It should be simple to keep bad breath at bay. While it is common knowledge that mouth fresheners act instantaneously, simple acts of personal hygiene can produce more lasting results. Most causes of halitosis are due to nothing more than carelessness or inconvenience. It is not always possible to brush teeth after a meal away from home, and bad breath is inevitable if you have enjoyed an exotic dish full of aromatic spices. Similarly, flossing can be most inconvenient, though traces of food stuck inside the mouth, will lose no time in raising a stink!

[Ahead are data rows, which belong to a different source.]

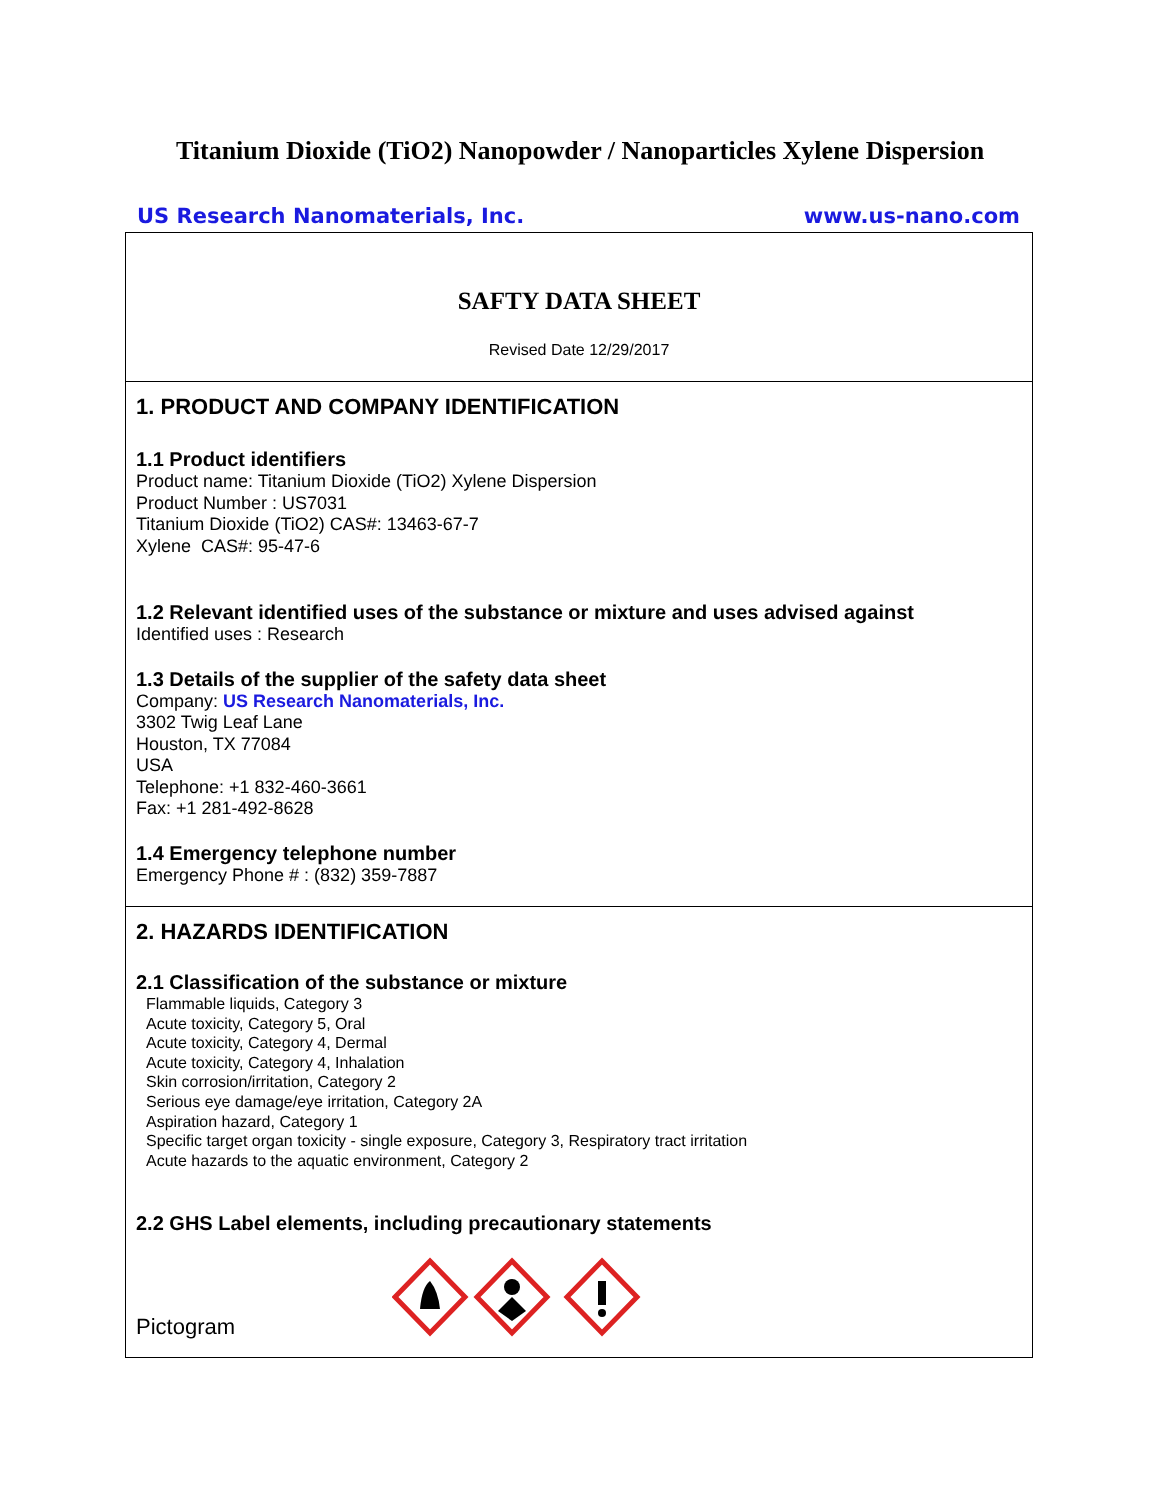Titanium Dioxide (TiO2) Nanopowder / Nanoparticles Xylene Dispersion
US Research Nanomaterials, Inc. www.us-nano.com
SAFTY DATA SHEET
Revised Date 12/29/2017
1. PRODUCT AND COMPANY IDENTIFICATION
1.1 Product identifiers
Product name: Titanium Dioxide (TiO2) Xylene Dispersion
Product Number : US7031
Titanium Dioxide (TiO2) CAS#: 13463-67-7
Xylene CAS#: 95-47-6
1.2 Relevant identified uses of the substance or mixture and uses advised against
Identified uses : Research
1.3 Details of the supplier of the safety data sheet
Company: US Research Nanomaterials, Inc.
3302 Twig Leaf Lane
Houston, TX 77084
USA
Telephone: +1 832-460-3661
Fax: +1 281-492-8628
1.4 Emergency telephone number
Emergency Phone # : (832) 359-7887
2. HAZARDS IDENTIFICATION
2.1 Classification of the substance or mixture
Flammable liquids, Category 3
Acute toxicity, Category 5, Oral
Acute toxicity, Category 4, Dermal
Acute toxicity, Category 4, Inhalation
Skin corrosion/irritation, Category 2
Serious eye damage/eye irritation, Category 2A
Aspiration hazard, Category 1
Specific target organ toxicity - single exposure, Category 3, Respiratory tract irritation
Acute hazards to the aquatic environment, Category 2
2.2 GHS Label elements, including precautionary statements
Pictogram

Not all causes of halitosis are beyond reasonable control. Some people may develop bad habits of failing to brush and floss before retiring for the night, or may simply not drink enough water. Irregular visits to dentists will inevitably lead to bacterial colonies finding refuge in the gums, and they can be awfully difficult to dislodge completely. There are some beneficial bacteria which reside in a healthy oral cavity, but the trick is to keep the harmful ones away. Overall, a combination of adequate personal hygiene and regular dental examinations should suffice to rule out the usual causes of halitosis.
Metabolic Causes of Halitosis
Diabetes can be free of symptoms in its early stages. Surveys show that large numbers of people in all countries may suffer from diabetes for years, without the condition being detected. This results in the build up of ketones in blood. Ketones are highly odorous chemicals which are formed when the body burns fat instead of carbohydrate for energy. Ketones are eliminated from blood through perspiration, in urine, and by way of exhaled breath. The latter joins the list of causes of halitosis, and it is a matter which a dentist cannot resolve on his or her own. This is why a dentist may send a patient to a physician, when there is nothing in the mouth which could result in halitosis. However, it is also possible that bacterial infections and diabetes are related, since high blood sugar predisposes people to immune deficiencies.
Sudden changes in diet can also cause bad breath. Fasting causes ketosis, as does a high protein diet, which also excludes carbohydrates. The bodies of people who try to lose weight rapidly, or to increase their musculatures, tend to use fat for energy, and smelly ketones build up in blood, finding their way to the lungs in the process. This is why special diets should be custom prepared for each individual by qualified experts.